Dress code enforcement is another concern. While Hyde Park has yet to tackle the problem, other schools have solved it.
W. Pearl Bradley, attendance coordinator at Manley High in East Garfield Park, says enforcement takes a concerted effort. Bradley says she calls parents to explain the importance of the policy. “Not being nasty—being nice, but explaining to them that this is for their child’s safety,” she says. (Dress codes keep students from wearing gang attire and allow staff to identify students and non-students at a glance, making it easy to notice strangers if they slip into the building.)
Repeat offenders at Manley are sent home to change or given in-school suspensions, Bradley says; out-of-school suspension is a last resort. In February, the district amended its policy on dress code violations to prohibit out-of-school suspension as a punishment, but Bradley points out that a student can be suspended for repeatedly defying school authorities. “We don’t do anything against the rules,” she says.
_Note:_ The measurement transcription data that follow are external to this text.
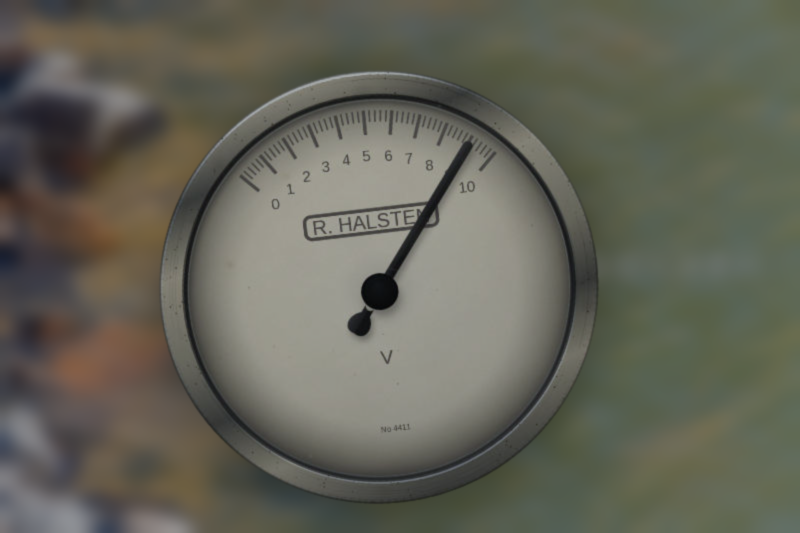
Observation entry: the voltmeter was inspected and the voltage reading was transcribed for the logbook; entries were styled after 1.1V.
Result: 9V
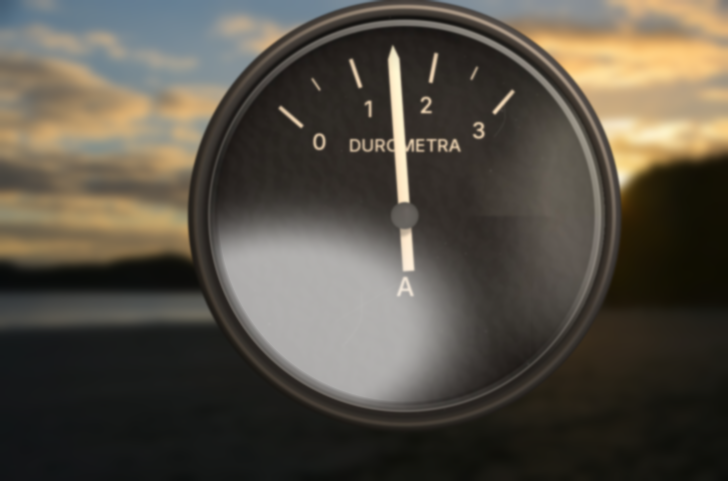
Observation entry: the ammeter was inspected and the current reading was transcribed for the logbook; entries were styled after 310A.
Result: 1.5A
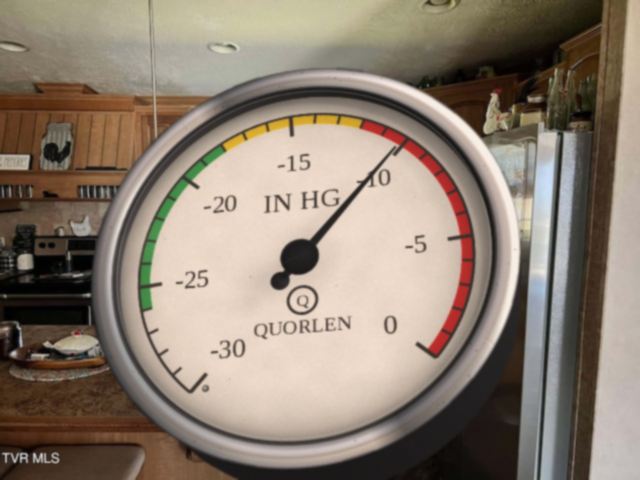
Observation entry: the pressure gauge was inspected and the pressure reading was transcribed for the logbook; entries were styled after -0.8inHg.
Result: -10inHg
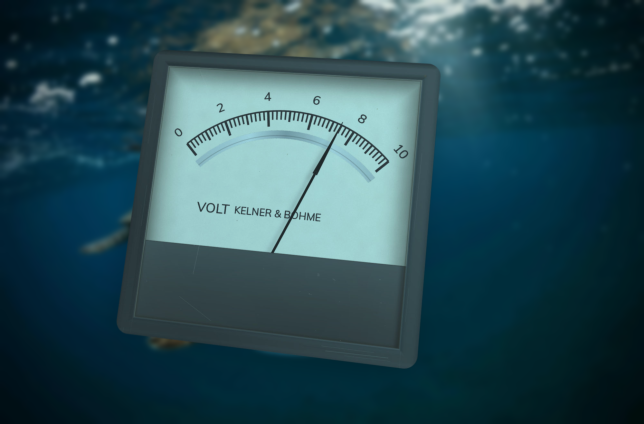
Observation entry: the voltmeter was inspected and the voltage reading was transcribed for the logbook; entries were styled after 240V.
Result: 7.4V
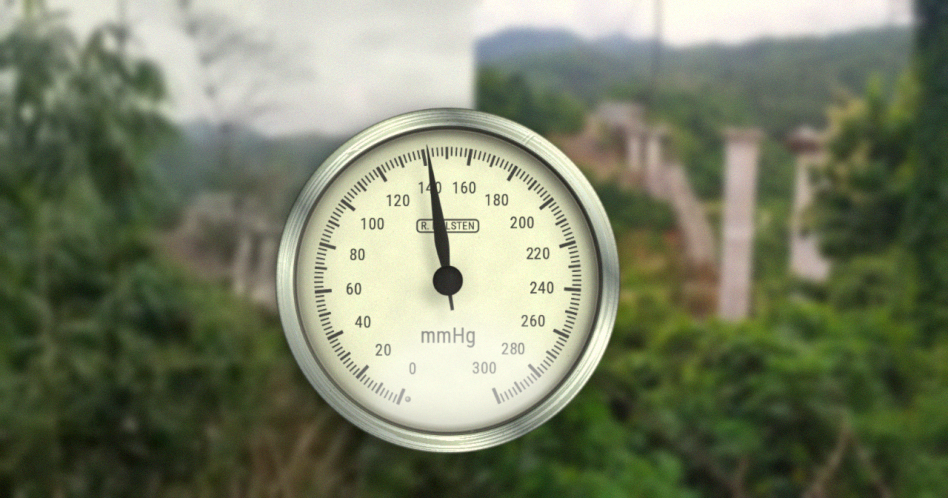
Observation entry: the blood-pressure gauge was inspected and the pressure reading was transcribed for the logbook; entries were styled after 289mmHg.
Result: 142mmHg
Trotter favors the proposal to ban dress-code violators from sports, and says the school needs “a point person” to handle enforcement.
Wanted: academic vision
Last June, two seniors were the first Hyde Park students to earn diplomas from the prestigious International Baccalaureate program. While the IB program is a lure for high-achieving students, parents and teachers say the school needs stronger academics for all students.
“Hyde Park should be more challenging,” says Hafitha Dawoudi, whose son is a junior in the honors program. At nearby Bret Harte Elementary, her son had A’s and B’s and was in an accelerated math program. Now, she says, “all the stuff he’s doing, he did in 6th, 7th, 8th grade. He’s saying he wants to leave.”
Teachers say the school needs to go beyond the current emphasis on test preparation for juniors and find ways to bring freshmen and sophomores up to speed academically. Better instructional leadership is key, they point out.
“I think that’s what teachers have been starving for, for years,” says Malopsy.
English teacher Maria Chavez, the first Hyde Park teacher to earn certification from the National Board for Professional Teaching Standards, has already turned in her resignation and predicts more colleagues will do the same. “They’re going to lose a lot of teachers this year,” she says, citing poor communication between faculty and administration and a lack of support for teachers.
Malopsy, a veteran who formerly served as a Chicago Teachers Union delegate for Hyde Park, says “time’s about up” for the new administration to make progress.
“The only thing that’s consistent from year to year is that our kids need help and they’re not getting it,” she says. “They’ve got to start showing some kind of improvement, something that’s different, some kind of change.”